Two other children joined him, a girl and a boy. They looked expectantly at Fenoglio. Ah, yes, the Bluejay stories. He’d always told good robber tales – his own grandchildren had liked them, too, back in the other world. But the stories he thought up here were much better. You heard them everywhere these days: The Incredible Deeds of the Bravest of Robbers, The Noble and Fearless Bluejay. Fenoglio still remembered the night he had made up the Bluejay. His hand had been trembling with rage as he wrote. “The Adderhead’s caught another of the strolling players,” the Black Prince had told him that night. “It was Crookback this time. They hanged him at noon yesterday.”

Crookback – one of his own characters! A harmless fellow who could stand on his head longer than anyone else. “Who does this prince think he is?” Fenoglio had cried out into the night, as if the Adderhead could hear him. “I am lord of life and death in this world, I, Fenoglio, no one else!”

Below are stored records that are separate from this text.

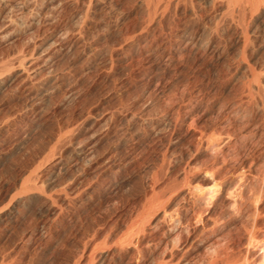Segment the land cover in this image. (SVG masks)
Wrapping results in <instances>:
<instances>
[{
    "label": "rangeland",
    "instance_id": "obj_1",
    "mask_svg": "<svg viewBox=\"0 0 264 264\" xmlns=\"http://www.w3.org/2000/svg\"><path fill=\"white\" fill-rule=\"evenodd\" d=\"M225 2L0 0V264L161 261L178 234L165 212L185 224L188 187L211 185L199 133L240 100L264 124V2L245 17ZM171 47L167 67L156 56ZM187 117L194 129L174 128ZM188 164L198 171L176 191ZM200 231L166 252L171 264H206L188 247Z\"/></svg>",
    "mask_w": 264,
    "mask_h": 264
},
{
    "label": "bare ground",
    "instance_id": "obj_2",
    "mask_svg": "<svg viewBox=\"0 0 264 264\" xmlns=\"http://www.w3.org/2000/svg\"><path fill=\"white\" fill-rule=\"evenodd\" d=\"M226 2L228 3L227 8L228 11L231 12V15L241 14L245 17L247 12L253 11L257 6L260 8V4L264 2V0H227ZM172 48L173 47L164 48L161 50L160 55L156 56L158 57L157 61L159 60L160 63H164L167 67L174 65L177 62L179 51L176 48ZM155 63L157 62L155 61ZM255 75L254 71H252V77H254V82H256L254 84L256 88L255 91L256 94H259L257 92H261V88L259 86L260 82L259 78L257 76L255 77ZM246 91L249 93V90ZM262 95L260 96L262 97ZM247 100H249V98ZM258 105V102L251 104V100L250 103L249 101L244 102L240 100V102H237L234 105L222 106L223 108L219 112L224 115V118H227L228 123L219 124V126H222L221 129L216 132L213 130L214 133L207 137H204L202 133H199L200 135L198 136V141L195 144L193 142L194 152L203 159H201L203 161L202 163L199 162V160L197 162L202 164L207 177L209 176L208 178L206 177V180L210 181L211 185L208 188L206 187L205 190L198 188L194 184L193 185L196 187L191 184V186L188 187L189 190L184 196H187L186 199H188L190 203V222L186 221V223L183 224L182 213L178 209H171L168 212L165 210L166 212L164 217L169 223V228L166 231L167 234L171 236L175 232H178V234L175 235V239H168L169 243L167 241V244L164 243V256L159 263L155 262V264H171V259L169 260V258L165 256L167 254L166 252L168 250H178L182 246L188 244L193 234L200 228L202 229L200 232L204 237L198 238L196 241H192L188 247H191L192 250L195 249L197 251L205 252L206 264H264V124H255L258 116ZM187 118L191 120L192 124H173L174 128L178 125H184L188 128L194 129L196 126V124H193L195 120L190 117ZM195 134H197V130ZM194 137L195 135L193 138ZM194 164H192L193 166L188 164L186 168L187 170L184 169L182 176L179 175V178L182 177V181L181 179H178V182H180L178 184L175 182V184L179 185L178 187L175 186V188H178H176V191L181 188L183 189L185 186H189L188 177L191 171L195 169ZM196 164L198 165V163ZM183 168L184 166L181 169ZM161 172H163V170ZM176 177L174 176L175 179ZM171 178L172 182L177 181L174 180L172 176ZM190 179H192L191 176ZM170 192L172 191L170 190ZM166 193H164L165 196ZM159 196L160 195L157 197ZM165 196H162L157 200L158 204L156 206H158V208L159 205L163 208V206H167L169 204L170 198L168 200H164ZM164 224L166 225V223ZM206 233L208 234L207 236L204 235ZM235 238L239 239L240 242H242V245H238L240 244L238 243V246L235 247ZM201 262H203V260Z\"/></svg>",
    "mask_w": 264,
    "mask_h": 264
}]
</instances>
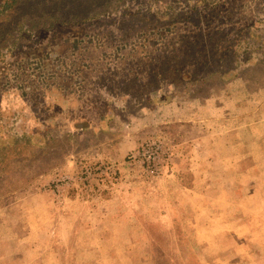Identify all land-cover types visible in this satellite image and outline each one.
<instances>
[{
	"label": "rangeland",
	"instance_id": "rangeland-1",
	"mask_svg": "<svg viewBox=\"0 0 264 264\" xmlns=\"http://www.w3.org/2000/svg\"><path fill=\"white\" fill-rule=\"evenodd\" d=\"M133 181L126 264H264V0H0V264H113Z\"/></svg>",
	"mask_w": 264,
	"mask_h": 264
},
{
	"label": "crops",
	"instance_id": "crops-1",
	"mask_svg": "<svg viewBox=\"0 0 264 264\" xmlns=\"http://www.w3.org/2000/svg\"><path fill=\"white\" fill-rule=\"evenodd\" d=\"M193 189L194 188L189 190L193 192ZM197 195L200 196L199 194ZM147 198H149V196H147L146 192L144 193V190L138 185V182L133 181L131 186L123 182L109 184L108 191L105 193L103 192L101 197L99 195V199H101V207L98 208L99 210L95 208L94 204L87 205L83 209L84 213H82V211L79 212L81 218L74 221L75 226L73 229L80 234L84 232V234L88 236V234L93 233L95 228H99L98 230L101 232V241L107 243V245L104 246L111 250L107 252L108 259L106 262L126 264L125 250L131 247L130 244L127 246V243H133L135 241L134 235L136 234L153 232L151 225L148 228L142 224V212L136 208L142 200L146 201ZM77 200L79 199L75 201ZM180 203V197L176 199L173 197V207H177ZM94 213H96V219L94 218ZM149 215L155 218L158 216V213L155 211L153 212V216L151 214ZM173 215L174 211L166 214V217L169 219L168 223L171 224L169 225V229L173 226ZM234 216L237 217V215ZM196 227L195 232H199L198 226ZM90 242L89 240V244L86 247L87 249H92L94 247V244ZM115 248L117 251L114 250ZM130 261L134 263L133 260Z\"/></svg>",
	"mask_w": 264,
	"mask_h": 264
},
{
	"label": "built area",
	"instance_id": "built-area-1",
	"mask_svg": "<svg viewBox=\"0 0 264 264\" xmlns=\"http://www.w3.org/2000/svg\"><path fill=\"white\" fill-rule=\"evenodd\" d=\"M155 142H154V146L151 147V155L149 154L148 157H146V154L149 152V149L148 150H144L143 152V155L145 157V160L144 162H146L148 164L149 167H153V171L160 173V170L159 168L157 167V164H156V161H157V157H158V148L161 147V146H155ZM135 156V155H134Z\"/></svg>",
	"mask_w": 264,
	"mask_h": 264
}]
</instances>
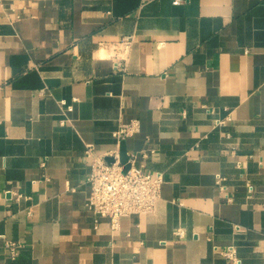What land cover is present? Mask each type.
Returning a JSON list of instances; mask_svg holds the SVG:
<instances>
[{
	"label": "crops",
	"instance_id": "obj_1",
	"mask_svg": "<svg viewBox=\"0 0 264 264\" xmlns=\"http://www.w3.org/2000/svg\"><path fill=\"white\" fill-rule=\"evenodd\" d=\"M121 143L163 183L113 229L85 150ZM0 264H264V0H0Z\"/></svg>",
	"mask_w": 264,
	"mask_h": 264
},
{
	"label": "built area",
	"instance_id": "obj_2",
	"mask_svg": "<svg viewBox=\"0 0 264 264\" xmlns=\"http://www.w3.org/2000/svg\"><path fill=\"white\" fill-rule=\"evenodd\" d=\"M181 1L173 0V4H179ZM121 43L126 46L129 39H122ZM228 120V116L215 119L213 127H223ZM137 130L138 122L131 120L119 125L112 136L116 143H120ZM110 156L114 157V161L107 165L100 157L92 155L91 147L85 150V157L90 159V174L87 180L90 193L85 208L98 217L108 218L111 227L115 229L121 217L149 214L154 211L156 202L160 198L163 176L159 171L148 172L142 165H138L135 153L127 154L124 164L119 162L117 152ZM141 156L146 157L144 153ZM125 166H128L126 171H124ZM222 180V177L216 179V185L220 189H222ZM173 233L178 239L183 237L180 229H176ZM3 247L8 257L14 260L17 254L16 243L4 241ZM221 254L233 263L238 262L234 249L223 251Z\"/></svg>",
	"mask_w": 264,
	"mask_h": 264
},
{
	"label": "water",
	"instance_id": "obj_3",
	"mask_svg": "<svg viewBox=\"0 0 264 264\" xmlns=\"http://www.w3.org/2000/svg\"><path fill=\"white\" fill-rule=\"evenodd\" d=\"M103 160L107 165H110L114 161V157L107 156ZM118 160L121 164H124L127 160L126 152L124 146H122V143L119 145V149H118ZM127 168L128 166H125L124 171H126Z\"/></svg>",
	"mask_w": 264,
	"mask_h": 264
}]
</instances>
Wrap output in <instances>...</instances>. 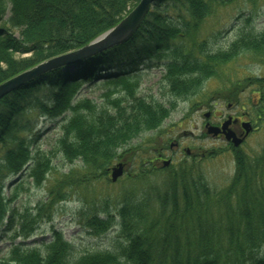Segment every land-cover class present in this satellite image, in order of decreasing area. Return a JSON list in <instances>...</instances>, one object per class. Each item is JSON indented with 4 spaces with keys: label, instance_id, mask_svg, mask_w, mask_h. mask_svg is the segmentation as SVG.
Here are the masks:
<instances>
[{
    "label": "trees",
    "instance_id": "1",
    "mask_svg": "<svg viewBox=\"0 0 264 264\" xmlns=\"http://www.w3.org/2000/svg\"><path fill=\"white\" fill-rule=\"evenodd\" d=\"M10 15L3 20L5 7L0 0V82L41 60L74 50L116 24L138 0H9ZM233 0H155L138 29L125 42L99 51L70 64H62L31 78L0 99V228L6 216L1 196L4 180L22 170L30 158L29 142L20 134V119L33 98L43 89L52 92L53 106L41 108L58 114L67 107L74 114L64 125L59 138L67 160L80 159L86 170L108 174L115 161L140 163V174L154 170L152 161L159 139L131 142L145 131L158 128L168 109L164 104L139 95L128 80L135 66L155 52L171 49L174 59L167 63L164 77L172 94L187 97L200 88L203 79L216 77L219 64L240 51H264V31H244L227 50L193 54L174 47L176 37L187 35L220 6ZM12 28L18 30L15 35ZM29 54L27 56H21ZM73 65V68H69ZM127 65H130L126 67ZM118 75L104 82H122L124 93L111 97L106 104L91 110L90 116L67 106L76 86L111 70ZM257 85L259 99L253 101V117L264 124V77L233 82L219 91L226 100L235 99L242 86ZM106 95V94H105ZM90 101L89 99H87ZM156 143V145H155ZM245 152L236 153V170L225 194L213 206L224 208V217L200 219L201 197L211 191L193 178L192 165L182 163L171 170L164 190L153 186L155 203L149 197H126L116 214L123 242L117 251L97 250L69 258L72 245L55 230L42 253L35 248H15L0 264H264V191L253 190L257 169L264 171V147L259 160L250 164ZM48 158L36 160L31 174L39 183L49 168ZM61 173L48 189L49 203L66 199L64 184L76 182L77 172ZM188 173V174H187ZM187 174V175H186ZM91 176H93L91 174ZM181 183V187L179 184ZM242 183V184H241ZM241 184L240 189L238 188ZM263 189V188H262ZM179 193L182 202H180ZM212 194V193H211ZM204 195V196H203ZM149 196V195H148ZM234 199L232 203L231 199ZM218 202L220 204L215 205ZM204 203V202H203ZM209 212V211H208ZM219 215V214H218ZM87 223L100 232L112 224V216H89ZM196 217L197 220L185 221ZM12 220V217L10 218ZM9 220V221H10Z\"/></svg>",
    "mask_w": 264,
    "mask_h": 264
},
{
    "label": "rangeland",
    "instance_id": "2",
    "mask_svg": "<svg viewBox=\"0 0 264 264\" xmlns=\"http://www.w3.org/2000/svg\"><path fill=\"white\" fill-rule=\"evenodd\" d=\"M3 4L5 7L3 20L5 21L10 15V1L3 0ZM11 30L18 35L16 28ZM244 31L252 33L264 31V0H233L220 6L214 14L189 31V34L176 37L173 45L175 48L179 47L184 53L193 54L200 50L205 52L227 50ZM27 55L29 54L21 56ZM173 59L174 53L171 49L155 52L152 56L145 57L135 66L134 72L129 74L128 80L135 83L134 88L139 95L147 100L160 102L168 109V115L164 117L158 128L141 133L131 142L142 143L147 138L157 136L159 139L156 141L159 142L157 146L163 140L168 144L174 137L179 138L181 145H187L194 150L197 147L207 150L225 146L222 139L209 134L203 135L205 132L203 124L207 118L204 112L209 113L211 110L214 113V120L233 112L234 108L227 107L219 91L225 89L230 83L243 82L246 77L263 78L264 51H240L231 56V59L219 64L215 72L216 77L203 79L200 88L187 97L172 94L164 77L166 65ZM129 66L126 67L130 68ZM71 67L73 68V65L69 66ZM118 71L112 69L97 78L95 82L78 84L67 106L76 105L80 113L90 116L91 110L87 105L97 111L98 108L105 106L108 94L111 97L122 95L124 87L121 81L104 82L118 75ZM257 91V85L253 83L239 92L235 99L244 103L246 98L249 102V97L252 96L255 102L260 97ZM42 102H47L50 106L55 103L52 92L48 89L37 92L36 98H33V107L28 108L20 119L21 124L24 125L20 134L30 143L28 145L30 158L22 170L9 174L4 180L1 196L6 208V216L0 228V257H10L11 251L17 247L35 248L44 253L46 243L52 238L55 230L61 231L64 239L71 243L69 258L97 250L117 251L124 240L120 235L119 217L116 214L119 206L125 202L126 197H149V200L155 203L152 187L164 190L170 171L178 169L182 163L192 165L190 174L193 178H198L200 183H204L212 193L207 198L200 199L204 202H202L204 210L209 203V212L203 213L200 219L209 221V219L219 218L213 220L217 222L220 217H224V208L221 206L218 212V206H213L212 202L220 200V195L226 193L234 176L237 162L230 152L193 158L178 149L174 150L173 154L172 152L166 154V157L170 156L172 159L168 167L164 168L160 165L151 173L141 176L138 174L140 163L138 160H133L126 164L125 171L117 180L111 181L108 174H99L94 171L89 174V170L83 167L80 159L70 161L62 155L58 140L65 133L64 125L74 114V110L67 107L63 112L55 115L53 111L42 109L40 105ZM241 110L245 112V105ZM263 128L264 124L259 123L257 129L241 145V150L247 152V160H250L251 165L259 160L263 151ZM42 158L49 159V168L44 173V179L37 183L31 174V169L36 164V160L39 161ZM117 162H112L109 167ZM149 165L152 166L151 163L145 166ZM72 169L78 175L76 182L63 185V188L67 189L66 199L49 203L48 189L54 178L61 173L68 174ZM257 172L258 180L254 183V187L251 185V192L253 190L259 192V188L264 191V171L260 172L257 169ZM181 186L180 183L179 187ZM179 198L182 202L180 193ZM230 199L234 203L233 197ZM218 204L220 203H215V205ZM93 214L103 219L111 215V226L103 231L95 232L94 228L87 223L89 216ZM11 217L12 220H10ZM192 220L197 219L196 217L185 219L186 222Z\"/></svg>",
    "mask_w": 264,
    "mask_h": 264
},
{
    "label": "water",
    "instance_id": "3",
    "mask_svg": "<svg viewBox=\"0 0 264 264\" xmlns=\"http://www.w3.org/2000/svg\"><path fill=\"white\" fill-rule=\"evenodd\" d=\"M153 2H155V0H139L132 7V9L125 13V15L116 24L98 36H95V38L88 43L67 53L59 54L43 61L41 60V62H38L37 64L28 67L12 76L10 75V77L2 80L0 82V99L31 78L45 72V70L62 64L73 63L75 61L89 57L99 51L127 41L138 29L140 23L146 16ZM207 115H209V113L205 112L204 116L207 117ZM224 124L225 122L220 127H218L206 122L205 133L214 136L218 134L221 129H223ZM250 128L251 124L246 122V132H248ZM229 135H232V133H229ZM241 141V138L235 137L233 138L232 142L236 146L239 145ZM167 163H169V160L165 159L164 164ZM124 165L125 163L119 161L115 165L108 168L111 181L117 180V178L123 174L122 172L124 171Z\"/></svg>",
    "mask_w": 264,
    "mask_h": 264
},
{
    "label": "flooded vegetation",
    "instance_id": "4",
    "mask_svg": "<svg viewBox=\"0 0 264 264\" xmlns=\"http://www.w3.org/2000/svg\"><path fill=\"white\" fill-rule=\"evenodd\" d=\"M250 78V77H249ZM248 79V77H246ZM251 84H247L246 86H242L240 92L244 91L248 86ZM222 100H224L227 105V107L234 108L232 113L225 114L219 119L214 120V113L209 111V115H207V118L204 121V128H205V123L209 121L210 124H213V126H218L220 127L224 122V127L223 129L220 130V132L216 135H214L216 138H220L224 141L225 146H221L219 148L212 147L211 149H201L200 147L194 149H191L187 145H181V141L179 138H172L168 144L165 143V140L163 142L161 141L160 145L154 149L156 151L155 156L152 160V166L154 168H158L160 165L162 167H168L172 163V159L170 156L166 157V154L169 152H172L173 154L174 150L180 149L183 153H186L187 156H191L193 158L197 157H205V155H213L217 153H222V152H230V154L234 155L233 157L236 156V153L238 152H245L241 150V145H243L248 138L250 137V134H252L256 129H257V119L253 117V111H252V103H253V98L252 96L249 97V102L248 99L246 98V101L244 103H241L240 100L238 99H230V100H225L224 97H222ZM244 105L246 107L245 112L242 111L241 109L244 108ZM241 107V109L239 108ZM239 108V109H238ZM205 114V113H204ZM249 122L251 124V128L249 129L248 132L245 130V123ZM264 132V128H263ZM229 133H232V135H229ZM203 135H208L204 132ZM211 135V134H209ZM213 136V135H212ZM241 138L242 141L240 142L239 145H234L233 144V138ZM174 148V149H173ZM165 159L169 160V163L164 164Z\"/></svg>",
    "mask_w": 264,
    "mask_h": 264
},
{
    "label": "bare ground",
    "instance_id": "5",
    "mask_svg": "<svg viewBox=\"0 0 264 264\" xmlns=\"http://www.w3.org/2000/svg\"><path fill=\"white\" fill-rule=\"evenodd\" d=\"M112 26H113V25H112ZM112 26H111V27H112ZM109 28H110V27H109ZM109 28H108V29H109ZM93 39H94V38H93ZM71 51H72V50H71ZM67 52H69V51H67ZM67 52H64V53H67ZM64 53H62V54H64ZM55 56H56V55H55ZM52 57H53V56H52ZM42 61H43V60H42ZM40 62H41V61H40ZM36 64H37V63H36ZM20 86H21V85H20ZM9 93H10V92H9ZM3 97H4V96H3ZM118 162H119V161H118ZM120 162H121V161H120ZM123 163H124V162H123ZM115 164H116V163H115ZM112 166H113V165H112ZM125 166H126V164L124 165V171H125ZM124 171H123V172H124Z\"/></svg>",
    "mask_w": 264,
    "mask_h": 264
}]
</instances>
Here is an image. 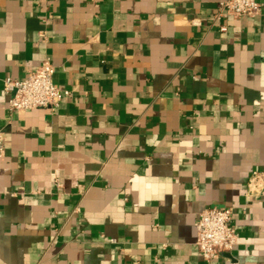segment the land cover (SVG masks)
I'll list each match as a JSON object with an SVG mask.
<instances>
[{
    "label": "crops",
    "instance_id": "0c3cea01",
    "mask_svg": "<svg viewBox=\"0 0 264 264\" xmlns=\"http://www.w3.org/2000/svg\"><path fill=\"white\" fill-rule=\"evenodd\" d=\"M222 1L0 0V264H207L208 208L238 234L211 264H264V198L246 193L264 168V0L217 24ZM46 58L70 95L10 112L3 81Z\"/></svg>",
    "mask_w": 264,
    "mask_h": 264
},
{
    "label": "built area",
    "instance_id": "2783aa9c",
    "mask_svg": "<svg viewBox=\"0 0 264 264\" xmlns=\"http://www.w3.org/2000/svg\"><path fill=\"white\" fill-rule=\"evenodd\" d=\"M261 14L259 0H225L219 3L213 18L221 23L229 18H256ZM225 33L226 26L220 25ZM44 37V35H42ZM55 69L49 58L31 72L24 80L7 78L3 81V91L10 96V112H27L40 109L55 111L70 95L60 90L54 83ZM5 156V136L0 130V159ZM247 197L264 198V168L252 170L246 181ZM231 209L208 208L202 211L196 224V248L202 260L211 264L223 254L230 253L238 244V234L232 225ZM112 243H115L112 240Z\"/></svg>",
    "mask_w": 264,
    "mask_h": 264
}]
</instances>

And the words had gone down on paper, wild and angry as the robber he created that night. The Bluejay was all that Fenoglio would have liked to be in the world he had made: free as a bird, subject to no lord, fearless, noble (sometimes witty, too), a man who robbed from the rich and gave to the poor, and protected the weak from the tyranny of the strong in a world where there was no law to do it. .

Fenoglio felt another tug at his sleeve. “Please, Inkweaver! Just one story!” The boy was really persistent. He loved listening to stories and would very likely make a famous minstrel someday.

“They say the Bluejay stole the Adderhead’s lucky charm!” whispered the little boy. “The hanged man’s finger bone to protect him from the White Women. They say the Bluejay wears it around his own neck now.”

“Do they indeed?” Fenoglio raised his eyebrows, always a very effective move, thick and bushy as they were. “Well, I’ve heard of an even more daring deed, but I must have a word with the Black Prince first.”

“Oh, please, Inkweaver!” They were clinging to his sleeves, almost tearing off the expensive braid he’d had sewn on the coarse fabric for a few coins, so as not to look as poverty-stricken as the scribes who wrote wills and letters in the marketplace. “No!” he said sternly, freeing his sleeve.